This week, the Desire2Learn team will make its annual trip to EDUCAUSE. I’ll be joining our staff later today, after spending time at another great event – the World Social Science Forum in Montreal.
EDUCAUSE is one of the key events we attend every year. For us, it’s an opportunity to engage with our client community, meet with partners, exchange ideas with prospects, and learn about the new and emerging trends and challenges on the minds of everyone gathered at the conference. This week, everyone is buzzing about MOOCs, connected learning, the cloud, and some of Sir Ken Robinson’s insights as he discusses the need to encourage creativity in learning. These are broad issues and trends – some of them about harnessing technology to help address challenges, and some of them about core issues in teaching and learning.
These are topics that I get to hear a lot about and discussions that I am pleased to be given an opportunity to participate in. Only a few weeks ago, here in Waterloo, Perimeter Institute and the University of Waterloo hosted an event that I was lucky enough to be invited to participate in called the Equinox Summit: Learning 2030. The venue, speakers, and attendees were very different than what I expect to see at EDUCAUSE this week – but many of the underlying themes were similar.
The education environment continues to experience complex and dramatic changes. There are many predictions about what this might mean today, tomorrow, and even in 2030. No matter where I travel or who I am having conversations with, it seems like everyone’s talking about how we can work to reshape learning and education for the future.
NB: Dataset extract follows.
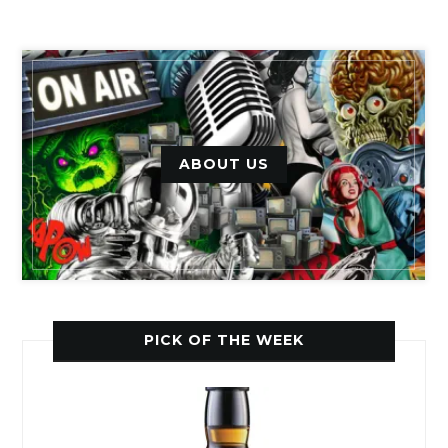
ABOUT US
PICK OF THE WEEK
For my part, I believe strongly in the idea that technology can help achieve these goals. Delivery models are shifting from a traditional, face-to-face approach to virtual, blended experiences. Learning is becoming pervasive and students are shifting from consumers to producers. Content can no longer be confined to a rigid, inflexible textbook but needs to move into digital and adaptive.
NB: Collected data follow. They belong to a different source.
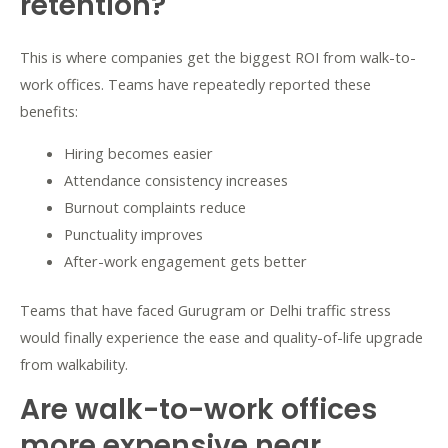
retention?
This is where companies get the biggest ROI from walk-to-
work offices. Teams have repeatedly reported these
benefits:
Hiring becomes easier
Attendance consistency increases
Burnout complaints reduce
Punctuality improves
After-work engagement gets better
Teams that have faced Gurugram or Delhi traffic stress
would finally experience the ease and quality-of-life upgrade
from walkability.
Are walk-to-work offices
more expensive near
Learning is becoming insights-driven, engaging and personal. It’s accessible. And it offers learners a variety of pathways – all of which lead to a greater achievement of one’s own unique potential. All these ideas culminate in our vision of the Integrated Learning Platform and our belief that it helps to address the real challenges facing education.
I believe that it is the sharing of ideas with educators, governments, and IT leaders around the world that really starts the work that lies ahead in making this transformation. No teacher can figure this out alone in a classroom. No IT leader can select the right technology without the dialogue to understand what needs to be re-imagined. And no entrepreneur can develop a vision for the technology to support these needs without this discussion. It’s about building a powerful learning network so that we can work together to understand all the pieces of this complex and shifting environment.
I’m happy to be able to play a part in the conversation this week at EDUCAUSE. I hope you’ll join in as well.